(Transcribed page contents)

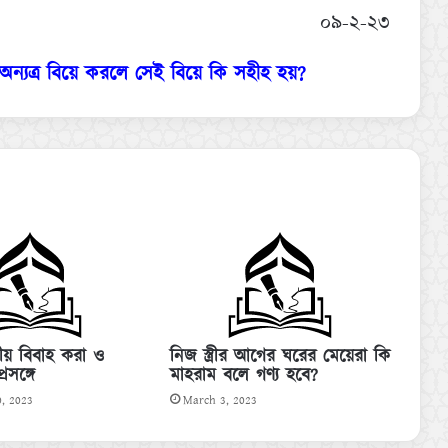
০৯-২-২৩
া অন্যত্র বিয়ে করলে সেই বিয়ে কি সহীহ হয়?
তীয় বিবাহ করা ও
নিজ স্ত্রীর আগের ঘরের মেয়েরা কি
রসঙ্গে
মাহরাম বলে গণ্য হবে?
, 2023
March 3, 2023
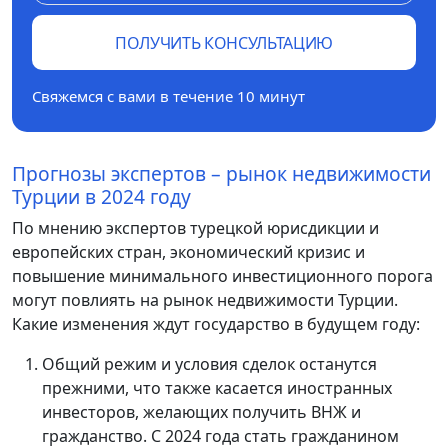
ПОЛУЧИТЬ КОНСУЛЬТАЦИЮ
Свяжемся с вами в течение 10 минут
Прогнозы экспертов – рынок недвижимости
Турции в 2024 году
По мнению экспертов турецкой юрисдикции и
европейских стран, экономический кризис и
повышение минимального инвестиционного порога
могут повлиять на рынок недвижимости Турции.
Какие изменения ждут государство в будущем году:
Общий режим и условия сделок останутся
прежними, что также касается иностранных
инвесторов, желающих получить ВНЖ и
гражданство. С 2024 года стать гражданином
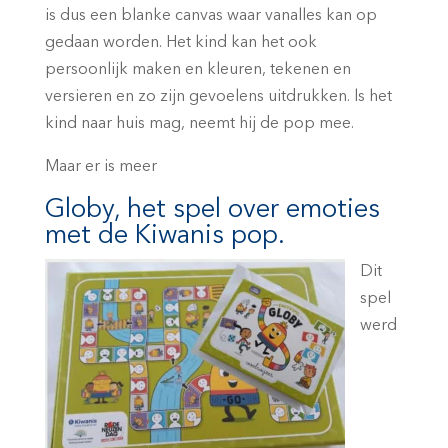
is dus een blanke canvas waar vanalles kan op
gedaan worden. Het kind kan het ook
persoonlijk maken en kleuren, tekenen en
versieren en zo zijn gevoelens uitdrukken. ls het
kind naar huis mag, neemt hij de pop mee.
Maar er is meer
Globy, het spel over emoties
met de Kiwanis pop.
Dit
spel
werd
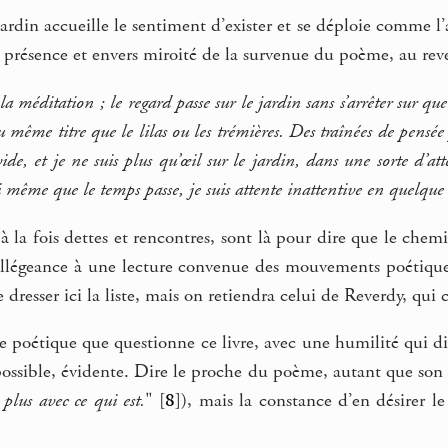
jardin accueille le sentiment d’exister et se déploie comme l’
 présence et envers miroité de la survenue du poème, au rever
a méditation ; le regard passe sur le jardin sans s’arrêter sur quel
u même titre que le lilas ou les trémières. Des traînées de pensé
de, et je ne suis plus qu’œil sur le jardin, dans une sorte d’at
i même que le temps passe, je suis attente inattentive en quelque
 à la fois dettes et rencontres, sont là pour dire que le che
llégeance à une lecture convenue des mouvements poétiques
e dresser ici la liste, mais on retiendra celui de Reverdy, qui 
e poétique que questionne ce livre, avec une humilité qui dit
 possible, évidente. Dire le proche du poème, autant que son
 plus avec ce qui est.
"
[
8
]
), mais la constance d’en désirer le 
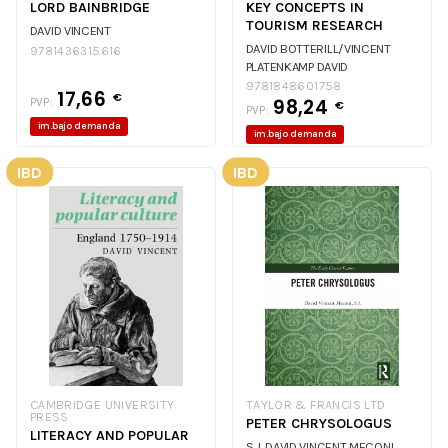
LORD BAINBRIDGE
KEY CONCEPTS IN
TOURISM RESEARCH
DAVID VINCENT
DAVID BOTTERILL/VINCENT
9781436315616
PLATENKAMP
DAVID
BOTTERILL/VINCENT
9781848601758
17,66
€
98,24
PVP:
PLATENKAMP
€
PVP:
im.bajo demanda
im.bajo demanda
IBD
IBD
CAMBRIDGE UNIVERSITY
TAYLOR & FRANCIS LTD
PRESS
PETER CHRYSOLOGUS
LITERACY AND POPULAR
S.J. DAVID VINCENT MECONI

→ EXERCISE PROMPT
All lines above from the one containing "e poétique que" up to and including the one containing "DAVID BOTTERILL/VINCENT" are to be set down exactly, and nothing else. Leave images out.

→ RESULT
e poétique que questionne ce livre, avec une humilité qui dit
 possible, évidente. Dire le proche du poème, autant que son
 plus avec ce qui est.
"
[
8
]
), mais la constance d’en désirer le 
LORD BAINBRIDGE
KEY CONCEPTS IN
TOURISM RESEARCH
DAVID VINCENT
DAVID BOTTERILL/VINCENT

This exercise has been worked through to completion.